What is expected →
Only those lines running from the start of the listing below through the line that holds "middle pip: (349, 280)" are to be written out, exactly and in full.

───── Provided material ─────

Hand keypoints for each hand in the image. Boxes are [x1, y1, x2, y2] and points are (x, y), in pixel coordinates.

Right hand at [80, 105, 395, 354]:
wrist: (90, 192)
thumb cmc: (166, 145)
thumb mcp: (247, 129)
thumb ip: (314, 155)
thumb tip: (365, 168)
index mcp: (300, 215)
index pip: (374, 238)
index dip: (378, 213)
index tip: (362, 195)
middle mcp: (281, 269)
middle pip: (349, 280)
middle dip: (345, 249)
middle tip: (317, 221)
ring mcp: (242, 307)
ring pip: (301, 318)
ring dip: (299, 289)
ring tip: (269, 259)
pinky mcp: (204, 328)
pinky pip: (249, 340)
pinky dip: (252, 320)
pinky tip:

─────

Response for this exercise →
Hand keypoints for each hand in the image. Boxes are [x1, y1, x2, y2] and points are (x, y), in pixel coordinates.

Right hand at [80, 105, 395, 354]:
wrist: (90, 192)
thumb cmc: (166, 145)
thumb mcp: (247, 129)
thumb ip: (314, 155)
thumb tip: (365, 168)
index mcp: (300, 215)
index pip: (374, 238)
index dip: (378, 213)
index tip: (362, 195)
middle mcp: (281, 269)
middle pip: (349, 280)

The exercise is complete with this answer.